Blah blah blah. It's all unimportant, because the final half hour becomes the promised main event. The spawn of Satan versus the killer from Crystal Lake. Freddy vs. Jason. I've never seen a movie offer up so much gratuitous blood and sinew. Ever. Each of the characters gets hacked and slashed at least thirty times, and the flesh is flyin'. If you don't like spoilers, look away now: Freddy gets his ass handed to him by Jason. OR DOES HE? Well, yeah. He really does. Unless Freddy is going to kill you with his winking, disembodied head, Jason wins by means of retaining some of his limbs.

Thanks to everyone for reading. Thanks to Freddy Krueger for putting the "laughter" in "slaughter," and thanks to Jason Voorhees for putting the "machete" in "pretty much everybody."

2006-10-23

Not long now

They've come up with more "definitive" ways to kill Freddy Krueger than dwarves under Snow White's dominion. If you are not afraid of Freddy, he will be OBLITERATED! If you love Freddy, he will be OBLITERATED! If you finally put Freddy's remains to rest, he will be OBLITERATED! If you show him his reflection, he will be OBLITERATED! It doesn't exactly add a whole lot of credibility to the series. Jason Voorhees was only obliterated once. The rest of the time he just got axed in the forehead, and we all know how easy it is to survive that.

Yet somehow, despite the fact that he is finally defeated in a final showdown (of finality) at the end of every movie, he manages to come back for more. He's been jumping from host to host. He's been reincarnated via fire-pissing dog. And then there was the Dream Child.

In A Nightmare On Elm Street, Part 5: The Dream Child, Freddy is born again via the various bodily oozes of our surviving characters from its predecessor, The Dream Master. We see him emerge from his mother's womb a scarred and disfigured demon child (the doctor's understandable first words: "Holy shit!"). And then he haunts the dreams of The Dream Master's unborn fetus.

Babies apparently sleep and dream for eighteen hours of the day (at least in the terrifying mind of Wes Craven), and this allows for the interesting tangent that the Dream Master can dream when she's awake. There are moments that you're uncertain: is this a dream or is this reality? And then you realize that the "dreams" are the ones that include Freddy Krueger turning into a superhero or a chef ("Bon appetit, bitch!"). Much of a stretch? Well, yeah.

There are some decent kills, although not enough for my tastes. One character is made into a motorcycle-human hybrid and fuel-injected until Freddy can harvest his soul. Another is force-fed until her stomach explodes. The coolest part of the movie isn't actually a kill, but Freddy is stabbed right through the mouth with a pool skimmer.

Then, of course, he is OBLITERATED forever or until the next year when New Line wants another couple bucks out of the deal.

Freddy's Dead: The Final Nightmare! Wow! There's no way he can make it out of this one alive!

(Transcribed page contents)
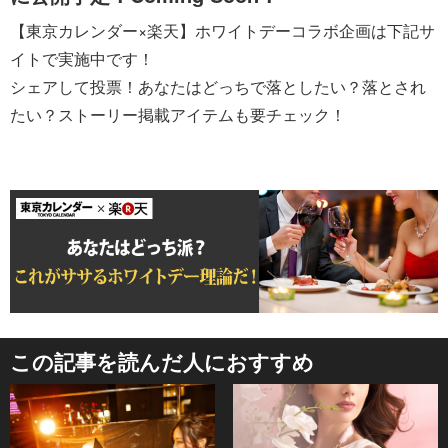
【東京カレンダー×楽天】ホワイトデーコラボ企画は下記サ
イトで実施中です！
シェアして投票！あなたはどっちで落としたい？落とされ
たい？ストーリー掲載アイテムも要チェック！
この記事を読んだ人におすすめ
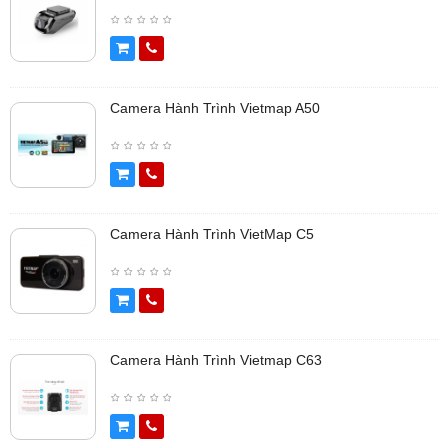
Camera Hành Trình Vietmap A50
Camera Hành Trình VietMap C5
Camera Hành Trình Vietmap C63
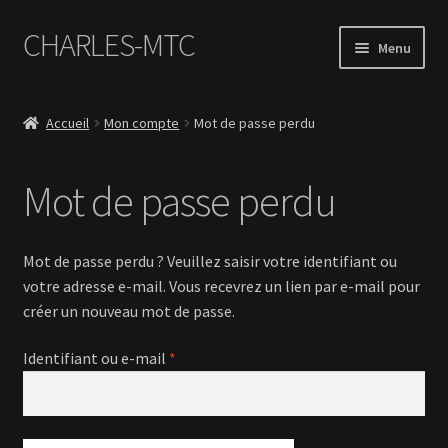
CHARLES-MTC
Aller
Aller
Menu
à
au
la
contenu
Accueil
navigation
Accueil
Mon compte
Mot de passe perdu
Photos
Mot de passe perdu
Le Book Portfolio
Contact
Mot de passe perdu ? Veuillez saisir votre identifiant ou
votre adresse e-mail. Vous recevrez un lien par e-mail pour
créer un nouveau mot de passe.
Obligatoire
Identifiant ou e-mail
*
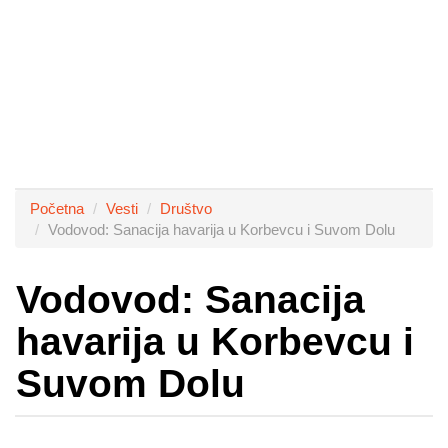
Početna
Vesti
Društvo
Vodovod: Sanacija havarija u Korbevcu i Suvom Dolu
Vodovod: Sanacija
havarija u Korbevcu i
Suvom Dolu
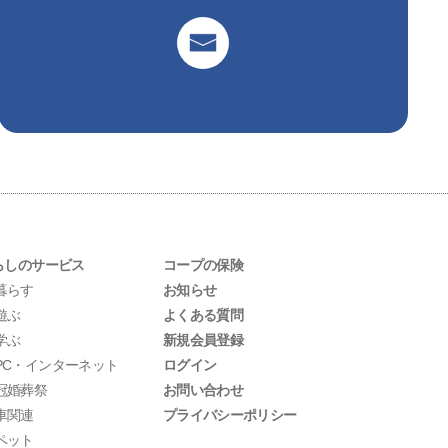
らしのサービス
コープの保険
暮らす
お知らせ
遊ぶ
よくある質問
学ぶ
新規会員登録
PC・インターネット
ログイン
冠婚葬祭
お問い合わせ
車関連
プライバシーポリシー
ペット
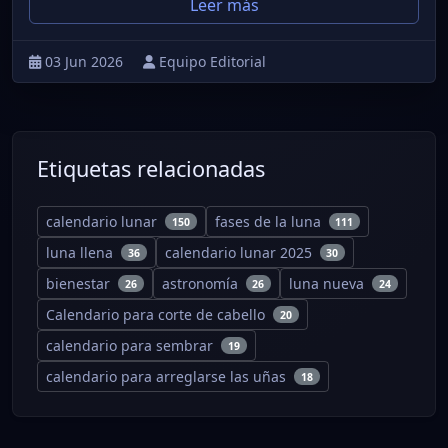
Leer más
03 Jun 2026
Equipo Editorial
Etiquetas relacionadas
calendario lunar
fases de la luna
150
111
luna llena
calendario lunar 2025
36
30
bienestar
astronomía
luna nueva
26
26
24
Calendario para corte de cabello
20
calendario para sembrar
19
calendario para arreglarse las uñas
18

(WHAT YOU WILL DO)
A. In the entries, substitute "Home" for "Accueil" everywhere it appears and leave everything else unchanged. Begin at the line containing "Camera Hành Trình Vietmap A50", continue through the end of the entries, and leave out the pictures.
B. Continue the Freddy Krueger movie reviews from the point where they stop.

(ANSWER SECTION)
A.
Camera Hành Trình Vietmap A50
Camera Hành Trình VietMap C5
Camera Hành Trình Vietmap C63
CHARLES-MTC
Aller
Aller
Menu
à
au
la
contenu
Home
navigation
Home
Mon compte
Mot de passe perdu
Photos
Mot de passe perdu
Le Book Portfolio
Contact
Mot de passe perdu ? Veuillez saisir votre identifiant ou
votre adresse e-mail. Vous recevrez un lien par e-mail pour
créer un nouveau mot de passe.
Obligatoire
Identifiant ou e-mail
*
Početna
Vesti
Društvo
Vodovod: Sanacija havarija u Korbevcu i Suvom Dolu
Vodovod: Sanacija
havarija u Korbevcu i
Suvom Dolu
らしのサービス
コープの保険
暮らす
お知らせ
遊ぶ
よくある質問
学ぶ
新規会員登録
PC・インターネット
ログイン
冠婚葬祭
お問い合わせ
車関連
プライバシーポリシー
ペット
Leer más
03 Jun 2026
Equipo Editorial
Etiquetas relacionadas
calendario lunar
fases de la luna
150
111
luna llena
calendario lunar 2025
36
30
bienestar
astronomía
luna nueva
26
26
24
Calendario para corte de cabello
20
calendario para sembrar
19
calendario para arreglarse las uñas
18

B.
Wait...of course he can. Jason [went] to Hell but he made it out in due time to slaughter some astronauts and enter mortal combat with our wrinkly lord and savior, Freddy himself. So of course Freddy will never actually die.

A touch of class: Freddy's Dead begins with a famous Nietzsche quote ("Do you know the terror of he who falls asleep? To the toes he is very terrified, Because the ground gives the way under him, And the dream begins..."), followed by a famous Freddy quote ("Welcome to Prime Time, bitch!").

I'm pretty sure that killing Freddy for good was for the best. The kills in this film were pretty lame. One boy is trounced in a video game Freddy is playing with his "power-glove." With Freddy, the sky is the limit: he can kill anybody however he'd like. It's a shame that he did it in such cheesy ways.

Still, there's some good stuff. One character falls through the atmosphere and lands on a bed of spikes (which have been placed there Road-Runner-style by a mischievous Krueger). Freddy taunts a deaf kid by stealing his hearing aid and giving it back to him with all new modifications. Let's just say the deaf guy's noggin isn't long for this world.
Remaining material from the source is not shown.